Let $A = \mathbb{Q}[x_1,\cdots,x_n]/I$, and $V(K) = \{ a\in K^n\,|\ \forall i,\, f_i(a)=0\}$ for all fields $K$ of characteristic $0$. Then there is a canonical bijection between $V$ and the ring morphisms $A\to K$ : each $\varphi: A\to K$ defines $(\varphi(x_1),\dots,\varphi(x_n))\in V(K)$, and for each $a\in V$ there is a unique $\varphi:A\to K$ such that $\varphi(x_i)=a_i$.
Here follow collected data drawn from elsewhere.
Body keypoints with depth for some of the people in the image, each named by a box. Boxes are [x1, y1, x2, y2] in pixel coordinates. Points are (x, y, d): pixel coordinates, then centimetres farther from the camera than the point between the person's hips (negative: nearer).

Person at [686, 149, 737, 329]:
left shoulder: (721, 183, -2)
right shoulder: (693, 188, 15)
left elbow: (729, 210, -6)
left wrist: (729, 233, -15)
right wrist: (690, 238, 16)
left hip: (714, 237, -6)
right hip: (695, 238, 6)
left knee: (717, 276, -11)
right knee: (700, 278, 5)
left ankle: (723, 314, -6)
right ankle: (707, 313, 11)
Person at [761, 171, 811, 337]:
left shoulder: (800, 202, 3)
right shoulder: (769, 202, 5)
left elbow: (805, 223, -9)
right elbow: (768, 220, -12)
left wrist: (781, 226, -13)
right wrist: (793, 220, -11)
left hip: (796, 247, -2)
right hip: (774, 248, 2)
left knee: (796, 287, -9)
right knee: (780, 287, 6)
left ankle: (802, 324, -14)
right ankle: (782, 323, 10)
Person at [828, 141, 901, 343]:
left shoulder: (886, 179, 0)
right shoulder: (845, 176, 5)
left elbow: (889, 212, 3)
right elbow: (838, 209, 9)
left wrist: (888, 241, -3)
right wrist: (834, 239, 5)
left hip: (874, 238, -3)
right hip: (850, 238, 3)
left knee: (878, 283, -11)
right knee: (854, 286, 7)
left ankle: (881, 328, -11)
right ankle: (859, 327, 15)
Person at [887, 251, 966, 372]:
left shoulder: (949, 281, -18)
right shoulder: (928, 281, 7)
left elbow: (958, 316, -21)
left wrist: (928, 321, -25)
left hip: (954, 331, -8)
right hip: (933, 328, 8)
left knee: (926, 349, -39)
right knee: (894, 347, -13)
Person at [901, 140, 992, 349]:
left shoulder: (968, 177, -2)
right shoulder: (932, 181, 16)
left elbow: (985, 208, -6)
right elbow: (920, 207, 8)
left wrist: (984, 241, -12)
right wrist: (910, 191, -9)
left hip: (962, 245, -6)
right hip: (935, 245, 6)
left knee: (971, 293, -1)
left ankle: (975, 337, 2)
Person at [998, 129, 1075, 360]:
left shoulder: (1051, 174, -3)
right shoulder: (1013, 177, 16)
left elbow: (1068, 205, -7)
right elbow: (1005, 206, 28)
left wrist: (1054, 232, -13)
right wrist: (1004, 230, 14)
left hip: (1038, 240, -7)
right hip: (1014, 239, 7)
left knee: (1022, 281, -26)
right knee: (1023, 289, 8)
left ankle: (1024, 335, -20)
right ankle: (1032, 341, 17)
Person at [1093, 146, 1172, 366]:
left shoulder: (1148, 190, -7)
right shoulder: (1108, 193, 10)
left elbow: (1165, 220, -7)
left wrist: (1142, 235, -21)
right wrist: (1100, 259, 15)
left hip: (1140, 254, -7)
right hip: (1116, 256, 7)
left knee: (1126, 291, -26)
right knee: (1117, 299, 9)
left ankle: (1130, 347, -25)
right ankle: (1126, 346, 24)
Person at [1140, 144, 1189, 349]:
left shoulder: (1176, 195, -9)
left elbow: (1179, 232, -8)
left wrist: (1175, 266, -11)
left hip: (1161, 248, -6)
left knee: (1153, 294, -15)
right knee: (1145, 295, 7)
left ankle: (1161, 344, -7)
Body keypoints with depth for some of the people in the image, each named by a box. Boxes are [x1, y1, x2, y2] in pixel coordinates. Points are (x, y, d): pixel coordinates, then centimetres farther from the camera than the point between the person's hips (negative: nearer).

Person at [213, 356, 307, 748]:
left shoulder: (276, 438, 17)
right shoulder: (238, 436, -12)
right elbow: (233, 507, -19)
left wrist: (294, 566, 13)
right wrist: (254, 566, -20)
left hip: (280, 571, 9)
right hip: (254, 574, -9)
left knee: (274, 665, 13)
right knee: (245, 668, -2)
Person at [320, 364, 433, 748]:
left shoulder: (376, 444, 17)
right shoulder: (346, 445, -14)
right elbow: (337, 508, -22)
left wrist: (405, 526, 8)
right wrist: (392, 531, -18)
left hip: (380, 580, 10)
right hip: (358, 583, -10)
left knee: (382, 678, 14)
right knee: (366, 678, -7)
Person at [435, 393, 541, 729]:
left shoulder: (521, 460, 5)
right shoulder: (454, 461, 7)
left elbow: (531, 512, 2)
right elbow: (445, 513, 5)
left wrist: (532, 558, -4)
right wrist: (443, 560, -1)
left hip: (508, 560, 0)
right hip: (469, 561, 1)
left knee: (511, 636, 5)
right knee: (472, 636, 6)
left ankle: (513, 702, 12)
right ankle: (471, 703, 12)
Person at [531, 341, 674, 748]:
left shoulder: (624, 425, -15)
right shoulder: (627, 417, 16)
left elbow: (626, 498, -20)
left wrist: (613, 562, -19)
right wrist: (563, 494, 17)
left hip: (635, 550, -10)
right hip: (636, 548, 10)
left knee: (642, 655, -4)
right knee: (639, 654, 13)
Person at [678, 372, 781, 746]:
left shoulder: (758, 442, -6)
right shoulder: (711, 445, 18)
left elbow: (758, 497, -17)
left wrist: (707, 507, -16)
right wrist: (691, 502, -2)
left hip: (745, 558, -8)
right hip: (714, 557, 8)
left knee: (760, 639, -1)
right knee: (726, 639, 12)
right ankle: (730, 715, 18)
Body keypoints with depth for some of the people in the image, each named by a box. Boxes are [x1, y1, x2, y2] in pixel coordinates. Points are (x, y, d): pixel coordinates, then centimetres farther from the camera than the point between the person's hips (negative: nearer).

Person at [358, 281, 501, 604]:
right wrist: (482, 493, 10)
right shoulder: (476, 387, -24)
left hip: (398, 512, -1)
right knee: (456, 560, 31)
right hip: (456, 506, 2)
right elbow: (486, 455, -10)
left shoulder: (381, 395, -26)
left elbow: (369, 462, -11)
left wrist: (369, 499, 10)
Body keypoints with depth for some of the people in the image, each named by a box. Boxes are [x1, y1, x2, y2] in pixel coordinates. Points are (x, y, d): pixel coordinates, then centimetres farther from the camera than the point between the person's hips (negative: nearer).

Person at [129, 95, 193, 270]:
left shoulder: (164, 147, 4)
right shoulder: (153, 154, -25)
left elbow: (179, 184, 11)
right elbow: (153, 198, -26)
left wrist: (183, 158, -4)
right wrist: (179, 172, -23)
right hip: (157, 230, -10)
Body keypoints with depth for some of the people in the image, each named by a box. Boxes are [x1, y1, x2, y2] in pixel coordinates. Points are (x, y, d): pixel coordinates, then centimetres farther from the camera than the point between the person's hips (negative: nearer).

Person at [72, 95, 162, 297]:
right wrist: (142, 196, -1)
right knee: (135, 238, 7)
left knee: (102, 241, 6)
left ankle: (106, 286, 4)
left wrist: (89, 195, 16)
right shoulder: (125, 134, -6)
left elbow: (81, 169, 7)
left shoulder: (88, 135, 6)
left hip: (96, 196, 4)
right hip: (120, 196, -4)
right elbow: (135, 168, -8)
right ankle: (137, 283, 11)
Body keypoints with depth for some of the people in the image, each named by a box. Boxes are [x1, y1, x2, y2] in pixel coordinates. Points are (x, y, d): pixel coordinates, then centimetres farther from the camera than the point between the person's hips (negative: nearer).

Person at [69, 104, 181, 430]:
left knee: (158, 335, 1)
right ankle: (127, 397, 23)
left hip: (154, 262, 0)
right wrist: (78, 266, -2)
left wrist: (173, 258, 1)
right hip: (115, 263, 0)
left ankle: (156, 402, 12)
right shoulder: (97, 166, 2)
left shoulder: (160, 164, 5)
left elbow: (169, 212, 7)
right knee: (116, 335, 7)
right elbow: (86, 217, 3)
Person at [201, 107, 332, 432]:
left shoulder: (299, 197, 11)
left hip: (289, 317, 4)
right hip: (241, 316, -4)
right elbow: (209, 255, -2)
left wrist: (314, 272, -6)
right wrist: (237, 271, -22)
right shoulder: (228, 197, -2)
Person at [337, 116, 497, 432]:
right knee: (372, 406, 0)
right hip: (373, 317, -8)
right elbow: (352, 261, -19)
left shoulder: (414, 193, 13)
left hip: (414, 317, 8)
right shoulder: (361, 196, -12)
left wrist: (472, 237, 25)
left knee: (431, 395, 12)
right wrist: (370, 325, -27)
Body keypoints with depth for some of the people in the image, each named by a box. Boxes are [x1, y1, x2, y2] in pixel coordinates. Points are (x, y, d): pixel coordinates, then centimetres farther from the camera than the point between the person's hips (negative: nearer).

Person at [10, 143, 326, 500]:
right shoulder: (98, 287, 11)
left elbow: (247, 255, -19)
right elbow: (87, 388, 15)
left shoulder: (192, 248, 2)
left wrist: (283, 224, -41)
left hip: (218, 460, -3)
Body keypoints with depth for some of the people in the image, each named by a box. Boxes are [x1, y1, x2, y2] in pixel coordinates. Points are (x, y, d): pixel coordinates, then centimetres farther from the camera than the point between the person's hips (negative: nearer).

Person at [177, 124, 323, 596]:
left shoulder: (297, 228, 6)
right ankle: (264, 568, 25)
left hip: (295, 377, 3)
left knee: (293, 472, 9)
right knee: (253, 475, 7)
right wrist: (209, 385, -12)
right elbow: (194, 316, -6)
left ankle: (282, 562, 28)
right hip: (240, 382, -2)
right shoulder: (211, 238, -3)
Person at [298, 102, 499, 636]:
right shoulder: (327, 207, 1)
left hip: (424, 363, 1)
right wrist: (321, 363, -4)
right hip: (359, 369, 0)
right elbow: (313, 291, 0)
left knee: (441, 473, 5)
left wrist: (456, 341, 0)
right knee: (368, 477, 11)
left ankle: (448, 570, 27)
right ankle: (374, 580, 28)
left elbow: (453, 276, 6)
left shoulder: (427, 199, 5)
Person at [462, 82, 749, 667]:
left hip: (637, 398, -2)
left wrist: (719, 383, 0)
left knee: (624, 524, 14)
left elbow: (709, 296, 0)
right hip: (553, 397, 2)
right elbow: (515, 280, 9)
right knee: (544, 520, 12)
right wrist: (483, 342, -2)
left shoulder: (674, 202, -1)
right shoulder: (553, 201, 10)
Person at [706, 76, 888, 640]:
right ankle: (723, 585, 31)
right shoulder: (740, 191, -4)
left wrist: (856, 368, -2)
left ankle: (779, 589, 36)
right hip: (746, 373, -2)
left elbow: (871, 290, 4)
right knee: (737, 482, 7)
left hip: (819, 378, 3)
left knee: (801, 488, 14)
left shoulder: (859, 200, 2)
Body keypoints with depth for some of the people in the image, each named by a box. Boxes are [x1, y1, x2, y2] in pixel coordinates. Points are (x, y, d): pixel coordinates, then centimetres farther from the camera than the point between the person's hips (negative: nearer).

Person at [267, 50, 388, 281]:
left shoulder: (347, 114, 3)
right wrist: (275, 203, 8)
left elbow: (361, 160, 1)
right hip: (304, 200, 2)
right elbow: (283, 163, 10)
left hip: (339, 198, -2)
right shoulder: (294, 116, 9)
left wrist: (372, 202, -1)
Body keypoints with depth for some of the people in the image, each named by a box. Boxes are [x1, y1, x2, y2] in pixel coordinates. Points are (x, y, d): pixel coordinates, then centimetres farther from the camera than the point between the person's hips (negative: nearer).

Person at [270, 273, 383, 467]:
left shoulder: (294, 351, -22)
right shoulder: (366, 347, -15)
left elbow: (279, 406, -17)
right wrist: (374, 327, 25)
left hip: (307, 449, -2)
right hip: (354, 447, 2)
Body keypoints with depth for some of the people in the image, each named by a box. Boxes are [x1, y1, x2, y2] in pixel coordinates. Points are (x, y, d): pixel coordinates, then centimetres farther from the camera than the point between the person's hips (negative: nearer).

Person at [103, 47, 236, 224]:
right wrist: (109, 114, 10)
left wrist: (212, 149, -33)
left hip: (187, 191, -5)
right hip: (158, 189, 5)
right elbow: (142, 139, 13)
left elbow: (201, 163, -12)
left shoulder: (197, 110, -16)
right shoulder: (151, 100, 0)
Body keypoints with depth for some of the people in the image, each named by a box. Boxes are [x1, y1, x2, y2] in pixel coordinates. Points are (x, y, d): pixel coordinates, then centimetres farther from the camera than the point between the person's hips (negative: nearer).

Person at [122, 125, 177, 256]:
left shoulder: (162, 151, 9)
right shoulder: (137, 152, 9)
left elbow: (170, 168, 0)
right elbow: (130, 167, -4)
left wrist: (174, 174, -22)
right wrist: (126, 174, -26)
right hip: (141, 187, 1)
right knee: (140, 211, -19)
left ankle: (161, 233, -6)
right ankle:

Our starting point is that $V(\mathbb{C})$ is finite, and we want $V(\mathbb{C}) = V(\overline{\mathbb{Q}})$

First we show that every prime ideal of $A$ is maximal. Indeed, suppose we have $\mathfrak{p}\subset A$ prime but not maximal. Then there is $\mathfrak{q}\subset \mathbb{Q}[x_1,\dots,x_n]$ prime but not maximal with $I\subset \mathfrak{q}$ (according to the description of the prime ideals of a quotient ring). Now the irreducible variety in $\mathbb{C}^n$ it defines must be pathwise connected so it is infinite and for each $a$ in this variety you have $\mathfrak{q}\subset \mathfrak{m}_a\subset \mathbb{C}[x_1,\dots,x_n]$. In particular each of these $\mathfrak{m}_a$ contains $I$ and this each of these $a\in \mathbb{C}^n$ are actually in $V(\mathbb{C})$, which is a contradiction.

Now let $a\in V(\mathbb{C})$, and let $\varphi: A\to \mathbb{C}$ be the corresponding morphism. Then $\varphi(A)\subset \mathbb{C}$ so $\varphi(A)$ is an integral domain, and in particular $\mathfrak{p}= \ker(\varphi)$ is prime. Then it must be maximal, so $\varphi(A) = A/\mathfrak{p}$ is a finitely generated algebra over $\mathbb{Q}$ which is a field, so by Zariski's lemma, it is a finite extension of $\mathbb{Q}$. Hence $\varphi(A)\subset \overline{\mathbb{Q}}$, so $a\in V(\overline{\mathbb{Q}})$.

If you want the $f_i$ to have coefficients in $\overline{\mathbb{Q}}$ you can just replace $\mathbb{Q}$ by $\overline{\mathbb{Q}}$ everywhere in the proof.